YOUR TASK:
Each line shown below should be copied exactly.

DATASET RECORDS:
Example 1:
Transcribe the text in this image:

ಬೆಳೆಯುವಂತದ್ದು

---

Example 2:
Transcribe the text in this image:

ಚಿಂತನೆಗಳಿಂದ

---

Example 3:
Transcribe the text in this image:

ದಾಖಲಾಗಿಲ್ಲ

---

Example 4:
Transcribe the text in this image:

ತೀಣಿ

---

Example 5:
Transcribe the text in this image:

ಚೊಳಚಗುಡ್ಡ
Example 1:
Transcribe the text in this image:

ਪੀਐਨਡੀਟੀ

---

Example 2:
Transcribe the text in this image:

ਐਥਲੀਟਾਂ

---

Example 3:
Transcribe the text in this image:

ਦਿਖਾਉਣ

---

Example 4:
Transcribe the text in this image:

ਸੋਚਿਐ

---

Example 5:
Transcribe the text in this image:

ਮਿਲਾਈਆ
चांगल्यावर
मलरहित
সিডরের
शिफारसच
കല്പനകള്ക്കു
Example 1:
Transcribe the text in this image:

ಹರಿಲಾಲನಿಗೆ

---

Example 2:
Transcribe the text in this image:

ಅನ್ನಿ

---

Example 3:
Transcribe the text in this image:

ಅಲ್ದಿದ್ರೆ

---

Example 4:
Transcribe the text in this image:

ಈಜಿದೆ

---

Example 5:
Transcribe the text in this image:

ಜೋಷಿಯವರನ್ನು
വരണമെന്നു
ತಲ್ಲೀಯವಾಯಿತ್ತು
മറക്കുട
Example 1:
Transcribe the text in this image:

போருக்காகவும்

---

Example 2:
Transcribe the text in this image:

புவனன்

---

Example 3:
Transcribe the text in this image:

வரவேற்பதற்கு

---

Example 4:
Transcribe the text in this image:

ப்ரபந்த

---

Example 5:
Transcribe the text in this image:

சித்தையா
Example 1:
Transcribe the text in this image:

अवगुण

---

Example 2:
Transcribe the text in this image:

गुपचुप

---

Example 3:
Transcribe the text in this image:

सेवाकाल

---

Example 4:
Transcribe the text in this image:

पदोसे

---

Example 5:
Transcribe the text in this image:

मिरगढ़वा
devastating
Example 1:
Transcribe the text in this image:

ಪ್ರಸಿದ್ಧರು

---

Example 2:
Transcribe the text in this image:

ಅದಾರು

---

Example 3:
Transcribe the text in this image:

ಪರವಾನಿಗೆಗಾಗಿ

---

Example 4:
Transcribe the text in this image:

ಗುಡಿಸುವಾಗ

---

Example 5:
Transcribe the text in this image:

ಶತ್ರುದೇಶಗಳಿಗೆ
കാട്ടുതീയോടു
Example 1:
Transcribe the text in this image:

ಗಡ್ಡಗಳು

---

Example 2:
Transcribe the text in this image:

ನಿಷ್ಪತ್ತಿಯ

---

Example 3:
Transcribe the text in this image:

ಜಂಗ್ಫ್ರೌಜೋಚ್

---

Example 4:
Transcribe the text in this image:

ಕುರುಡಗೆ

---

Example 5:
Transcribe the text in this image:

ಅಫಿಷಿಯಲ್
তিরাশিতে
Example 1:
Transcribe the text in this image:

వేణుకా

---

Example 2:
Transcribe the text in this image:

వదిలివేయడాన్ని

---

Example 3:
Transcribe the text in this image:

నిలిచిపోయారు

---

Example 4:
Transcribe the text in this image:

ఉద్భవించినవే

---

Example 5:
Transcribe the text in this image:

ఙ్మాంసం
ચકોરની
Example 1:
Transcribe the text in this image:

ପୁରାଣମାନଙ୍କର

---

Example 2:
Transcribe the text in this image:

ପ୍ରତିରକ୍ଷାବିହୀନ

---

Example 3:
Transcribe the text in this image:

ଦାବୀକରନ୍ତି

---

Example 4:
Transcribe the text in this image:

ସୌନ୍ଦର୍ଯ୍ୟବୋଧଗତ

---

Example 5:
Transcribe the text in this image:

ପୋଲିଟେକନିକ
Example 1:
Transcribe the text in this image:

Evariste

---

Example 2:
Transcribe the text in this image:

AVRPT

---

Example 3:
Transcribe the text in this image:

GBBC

RESULT OF THIS TASK:
Example 1:
Transcribe the text in this image:

ಬೆಳೆಯುವಂತದ್ದು

---

Example 2:
Transcribe the text in this image:

ಚಿಂತನೆಗಳಿಂದ

---

Example 3:
Transcribe the text in this image:

ದಾಖಲಾಗಿಲ್ಲ

---

Example 4:
Transcribe the text in this image:

ತೀಣಿ

---

Example 5:
Transcribe the text in this image:

ಚೊಳಚಗುಡ್ಡ
Example 1:
Transcribe the text in this image:

ਪੀਐਨਡੀਟੀ

---

Example 2:
Transcribe the text in this image:

ਐਥਲੀਟਾਂ

---

Example 3:
Transcribe the text in this image:

ਦਿਖਾਉਣ

---

Example 4:
Transcribe the text in this image:

ਸੋਚਿਐ

---

Example 5:
Transcribe the text in this image:

ਮਿਲਾਈਆ
चांगल्यावर
मलरहित
সিডরের
शिफारसच
കല്പനകള്ക്കു
Example 1:
Transcribe the text in this image:

ಹರಿಲಾಲನಿಗೆ

---

Example 2:
Transcribe the text in this image:

ಅನ್ನಿ

---

Example 3:
Transcribe the text in this image:

ಅಲ್ದಿದ್ರೆ

---

Example 4:
Transcribe the text in this image:

ಈಜಿದೆ

---

Example 5:
Transcribe the text in this image:

ಜೋಷಿಯವರನ್ನು
വരണമെന്നു
ತಲ್ಲೀಯವಾಯಿತ್ತು
മറക്കുട
Example 1:
Transcribe the text in this image:

போருக்காகவும்

---

Example 2:
Transcribe the text in this image:

புவனன்

---

Example 3:
Transcribe the text in this image:

வரவேற்பதற்கு

---

Example 4:
Transcribe the text in this image:

ப்ரபந்த

---

Example 5:
Transcribe the text in this image:

சித்தையா
Example 1:
Transcribe the text in this image:

अवगुण

---

Example 2:
Transcribe the text in this image:

गुपचुप

---

Example 3:
Transcribe the text in this image:

सेवाकाल

---

Example 4:
Transcribe the text in this image:

पदोसे

---

Example 5:
Transcribe the text in this image:

मिरगढ़वा
devastating
Example 1:
Transcribe the text in this image:

ಪ್ರಸಿದ್ಧರು

---

Example 2:
Transcribe the text in this image:

ಅದಾರು

---

Example 3:
Transcribe the text in this image:

ಪರವಾನಿಗೆಗಾಗಿ

---

Example 4:
Transcribe the text in this image:

ಗುಡಿಸುವಾಗ

---

Example 5:
Transcribe the text in this image:

ಶತ್ರುದೇಶಗಳಿಗೆ
കാട്ടുതീയോടു
Example 1:
Transcribe the text in this image:

ಗಡ್ಡಗಳು

---

Example 2:
Transcribe the text in this image:

ನಿಷ್ಪತ್ತಿಯ

---

Example 3:
Transcribe the text in this image:

ಜಂಗ್ಫ್ರೌಜೋಚ್

---

Example 4:
Transcribe the text in this image:

ಕುರುಡಗೆ

---

Example 5:
Transcribe the text in this image:

ಅಫಿಷಿಯಲ್
তিরাশিতে
Example 1:
Transcribe the text in this image:

వేణుకా

---

Example 2:
Transcribe the text in this image:

వదిలివేయడాన్ని

---

Example 3:
Transcribe the text in this image:

నిలిచిపోయారు

---

Example 4:
Transcribe the text in this image:

ఉద్భవించినవే

---

Example 5:
Transcribe the text in this image:

ఙ్మాంసం
ચકોરની
Example 1:
Transcribe the text in this image:

ପୁରାଣମାନଙ୍କର

---

Example 2:
Transcribe the text in this image:

ପ୍ରତିରକ୍ଷାବିହୀନ

---

Example 3:
Transcribe the text in this image:

ଦାବୀକରନ୍ତି

---

Example 4:
Transcribe the text in this image:

ସୌନ୍ଦର୍ଯ୍ୟବୋଧଗତ

---

Example 5:
Transcribe the text in this image:

ପୋଲିଟେକନିକ
Example 1:
Transcribe the text in this image:

Evariste

---

Example 2:
Transcribe the text in this image:

AVRPT

---

Example 3:
Transcribe the text in this image:

GBBC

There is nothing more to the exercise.